Chapter of “Evolutionary Genomics” on workflow tools and Guix
The book Evolutionary Genomics was published in July this year. Of particular interest to Guix-HPC is the chapter entitled “Scalable Workflows and Reproducible Data Analysis for Genomics”, by Francesco Strozzi et al.:
In this chapter we show how to describe and execute the same analysis using a number of workflow systems and how these follow different approaches to tackle execution and reproducibility issues. We show how any researcher can create a reusable and reproducible bioinformatics pipeline that can be deployed and run anywhere. We show how to create a scalable, reusable, and shareable workflow using four different workflow engines: the Common Workflow Language (CWL), Guix Workflow Language (GWL), Snakemake, and Nextflow. Each of which can be run in parallel.
We show how to bundle a number of tools used in evolutionary biology by using Debian, GNU Guix, and Bioconda software distributions, along with the use of container systems, such as Docker, GNU Guix, and Singularity. Together these distributions represent the overall majority of software packages relevant for biology, including PAML, Muscle, MAFFT, MrBayes, and BLAST. By bundling software in lightweight containers, they can be deployed on a desktop, in the cloud, and, increasingly, on compute clusters.

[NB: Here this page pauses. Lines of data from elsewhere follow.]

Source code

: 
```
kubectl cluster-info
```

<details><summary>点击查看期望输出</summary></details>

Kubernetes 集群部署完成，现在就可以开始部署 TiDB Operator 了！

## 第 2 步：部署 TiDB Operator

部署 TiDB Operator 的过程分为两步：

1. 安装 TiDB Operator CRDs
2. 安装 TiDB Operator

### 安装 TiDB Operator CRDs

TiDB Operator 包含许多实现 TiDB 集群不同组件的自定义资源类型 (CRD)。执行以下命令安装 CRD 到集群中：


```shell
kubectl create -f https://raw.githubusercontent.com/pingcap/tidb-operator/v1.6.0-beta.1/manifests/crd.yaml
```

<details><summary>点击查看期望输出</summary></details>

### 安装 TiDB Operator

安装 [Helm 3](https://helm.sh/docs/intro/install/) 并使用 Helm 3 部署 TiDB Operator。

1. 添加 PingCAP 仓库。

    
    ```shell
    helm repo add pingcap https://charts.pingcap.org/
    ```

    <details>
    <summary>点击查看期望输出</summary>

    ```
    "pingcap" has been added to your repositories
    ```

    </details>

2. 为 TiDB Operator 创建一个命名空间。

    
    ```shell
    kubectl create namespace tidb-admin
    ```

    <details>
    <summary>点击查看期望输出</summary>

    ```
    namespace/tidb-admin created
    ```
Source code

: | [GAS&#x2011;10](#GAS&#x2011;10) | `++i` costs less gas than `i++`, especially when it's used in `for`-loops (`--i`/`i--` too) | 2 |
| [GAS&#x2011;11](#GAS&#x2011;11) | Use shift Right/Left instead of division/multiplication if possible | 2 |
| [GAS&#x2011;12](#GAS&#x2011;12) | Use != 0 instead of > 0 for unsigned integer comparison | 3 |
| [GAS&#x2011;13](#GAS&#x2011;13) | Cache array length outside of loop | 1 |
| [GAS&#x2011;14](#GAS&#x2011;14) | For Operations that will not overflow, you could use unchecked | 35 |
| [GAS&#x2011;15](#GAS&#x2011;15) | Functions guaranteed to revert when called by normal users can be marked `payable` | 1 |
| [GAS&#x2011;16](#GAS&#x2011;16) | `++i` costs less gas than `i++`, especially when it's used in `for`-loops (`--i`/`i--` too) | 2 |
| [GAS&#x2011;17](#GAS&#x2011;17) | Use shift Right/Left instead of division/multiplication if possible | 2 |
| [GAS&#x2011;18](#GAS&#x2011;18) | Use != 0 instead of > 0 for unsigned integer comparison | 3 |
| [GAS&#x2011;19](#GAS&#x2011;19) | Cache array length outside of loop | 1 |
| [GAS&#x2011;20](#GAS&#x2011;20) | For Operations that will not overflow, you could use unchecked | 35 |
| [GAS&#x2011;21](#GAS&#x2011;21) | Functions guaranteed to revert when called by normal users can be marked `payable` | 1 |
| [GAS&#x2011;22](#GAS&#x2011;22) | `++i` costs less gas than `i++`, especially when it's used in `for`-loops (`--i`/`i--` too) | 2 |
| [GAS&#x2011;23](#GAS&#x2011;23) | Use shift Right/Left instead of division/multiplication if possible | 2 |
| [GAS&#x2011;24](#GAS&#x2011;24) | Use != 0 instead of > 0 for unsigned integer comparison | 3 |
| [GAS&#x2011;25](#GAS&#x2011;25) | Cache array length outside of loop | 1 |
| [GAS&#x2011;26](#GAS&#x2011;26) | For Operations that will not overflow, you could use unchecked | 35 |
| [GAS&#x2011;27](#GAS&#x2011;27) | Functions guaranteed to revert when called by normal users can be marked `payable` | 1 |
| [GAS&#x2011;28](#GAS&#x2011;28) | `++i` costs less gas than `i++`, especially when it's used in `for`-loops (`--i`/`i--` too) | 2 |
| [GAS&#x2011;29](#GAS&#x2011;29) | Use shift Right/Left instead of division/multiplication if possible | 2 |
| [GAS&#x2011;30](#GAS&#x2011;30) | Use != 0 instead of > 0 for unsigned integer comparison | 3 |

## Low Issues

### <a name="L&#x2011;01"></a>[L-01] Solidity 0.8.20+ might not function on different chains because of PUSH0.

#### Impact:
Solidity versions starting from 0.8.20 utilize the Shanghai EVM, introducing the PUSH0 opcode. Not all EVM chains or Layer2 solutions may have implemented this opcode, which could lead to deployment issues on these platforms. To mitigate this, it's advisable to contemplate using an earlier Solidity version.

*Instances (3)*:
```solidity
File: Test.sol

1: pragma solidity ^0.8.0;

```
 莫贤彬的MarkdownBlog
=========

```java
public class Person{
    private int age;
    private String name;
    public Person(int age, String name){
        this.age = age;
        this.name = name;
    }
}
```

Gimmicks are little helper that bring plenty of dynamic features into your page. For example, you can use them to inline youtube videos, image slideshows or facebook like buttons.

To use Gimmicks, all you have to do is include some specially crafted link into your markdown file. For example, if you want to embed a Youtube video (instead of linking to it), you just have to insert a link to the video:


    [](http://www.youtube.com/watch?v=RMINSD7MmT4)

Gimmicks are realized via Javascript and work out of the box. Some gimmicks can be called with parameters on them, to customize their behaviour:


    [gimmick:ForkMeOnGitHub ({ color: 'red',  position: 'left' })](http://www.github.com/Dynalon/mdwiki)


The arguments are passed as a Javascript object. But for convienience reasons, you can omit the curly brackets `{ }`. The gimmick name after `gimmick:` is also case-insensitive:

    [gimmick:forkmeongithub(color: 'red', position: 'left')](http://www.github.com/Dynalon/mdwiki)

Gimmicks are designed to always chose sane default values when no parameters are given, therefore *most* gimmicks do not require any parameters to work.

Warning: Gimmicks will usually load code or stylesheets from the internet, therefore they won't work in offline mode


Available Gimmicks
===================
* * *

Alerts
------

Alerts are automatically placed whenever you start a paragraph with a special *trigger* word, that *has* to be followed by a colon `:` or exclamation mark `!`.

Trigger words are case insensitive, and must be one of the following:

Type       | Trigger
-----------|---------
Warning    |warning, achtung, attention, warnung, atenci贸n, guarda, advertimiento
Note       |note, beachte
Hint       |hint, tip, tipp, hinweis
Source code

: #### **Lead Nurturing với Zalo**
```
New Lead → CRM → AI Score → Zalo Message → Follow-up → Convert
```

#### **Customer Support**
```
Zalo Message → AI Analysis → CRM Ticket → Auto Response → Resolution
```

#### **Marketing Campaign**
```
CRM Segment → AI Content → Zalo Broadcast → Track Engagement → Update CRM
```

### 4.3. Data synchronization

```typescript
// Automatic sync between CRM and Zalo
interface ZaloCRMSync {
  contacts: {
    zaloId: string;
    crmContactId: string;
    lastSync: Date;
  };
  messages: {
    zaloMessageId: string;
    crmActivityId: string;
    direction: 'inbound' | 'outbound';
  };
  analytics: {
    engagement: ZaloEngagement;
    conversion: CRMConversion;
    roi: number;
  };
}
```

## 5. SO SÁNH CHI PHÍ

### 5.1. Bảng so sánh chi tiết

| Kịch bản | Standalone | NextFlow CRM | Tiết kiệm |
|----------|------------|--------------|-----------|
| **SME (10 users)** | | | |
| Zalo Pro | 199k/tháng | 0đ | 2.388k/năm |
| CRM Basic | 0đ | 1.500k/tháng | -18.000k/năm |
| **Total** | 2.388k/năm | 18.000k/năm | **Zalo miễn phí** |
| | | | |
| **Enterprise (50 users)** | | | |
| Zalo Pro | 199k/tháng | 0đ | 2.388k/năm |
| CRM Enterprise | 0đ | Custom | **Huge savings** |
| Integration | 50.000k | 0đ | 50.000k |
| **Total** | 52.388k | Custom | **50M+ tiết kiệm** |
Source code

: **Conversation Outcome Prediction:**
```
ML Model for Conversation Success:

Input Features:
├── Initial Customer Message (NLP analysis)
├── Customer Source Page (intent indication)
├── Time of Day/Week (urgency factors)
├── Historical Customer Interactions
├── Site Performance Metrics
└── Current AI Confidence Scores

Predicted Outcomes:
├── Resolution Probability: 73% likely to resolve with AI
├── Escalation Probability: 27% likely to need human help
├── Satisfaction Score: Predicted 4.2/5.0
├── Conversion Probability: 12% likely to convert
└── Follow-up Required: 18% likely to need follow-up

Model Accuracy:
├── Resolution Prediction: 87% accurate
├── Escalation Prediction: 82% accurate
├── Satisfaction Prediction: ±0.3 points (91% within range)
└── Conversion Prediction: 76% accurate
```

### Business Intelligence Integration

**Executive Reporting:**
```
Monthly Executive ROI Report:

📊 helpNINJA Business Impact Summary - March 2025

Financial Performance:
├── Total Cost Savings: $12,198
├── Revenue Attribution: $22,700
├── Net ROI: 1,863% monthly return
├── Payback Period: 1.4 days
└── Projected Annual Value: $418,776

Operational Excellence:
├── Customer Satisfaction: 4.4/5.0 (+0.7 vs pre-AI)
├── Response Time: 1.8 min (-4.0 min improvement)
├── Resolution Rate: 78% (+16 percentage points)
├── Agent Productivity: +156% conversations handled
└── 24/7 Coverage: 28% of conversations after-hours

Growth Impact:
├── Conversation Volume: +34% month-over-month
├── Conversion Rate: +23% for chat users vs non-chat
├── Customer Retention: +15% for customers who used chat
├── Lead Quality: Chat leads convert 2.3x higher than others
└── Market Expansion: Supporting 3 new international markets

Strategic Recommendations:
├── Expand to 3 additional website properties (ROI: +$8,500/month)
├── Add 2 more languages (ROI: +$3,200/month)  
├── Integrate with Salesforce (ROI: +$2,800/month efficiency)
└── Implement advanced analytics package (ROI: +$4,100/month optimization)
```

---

The section devoted to the GNU Guix Workflow Language (GWL) describes the novel approach that the GWL has been exploring:
The Guix Workflow Language (GWL) extends the functional package manager GNU Guix with workflow management capabilities. GNU Guix provides an embedded domain-specific language (EDSL) for packages and package composition. GWL extends this EDSL with processes and process composition.
The tight coupling of GWL and GNU Guix ascertains that not only the workflow is described rigorously but also the deployment of the programs on which the workflow depends.
Tight integration of reproducible software deployment with higher-level tools, such as workflow tools, has been the topic of a FOSDEM 2018 talk we gave, entitled Tying software deployment to scientific workflows. While we’re still in the early days of implementing it, we believe that this approach is promising and may well be key to future reproducible science tool chains.
A lot of work has gone into the GWL since that chapter was written. Among other things, the maintainers, Roel Janssen and Ricardo Wurmus, have added support for a Python-like syntax (using Wisp) that should look familiar to many bioinformaticians. Check it out!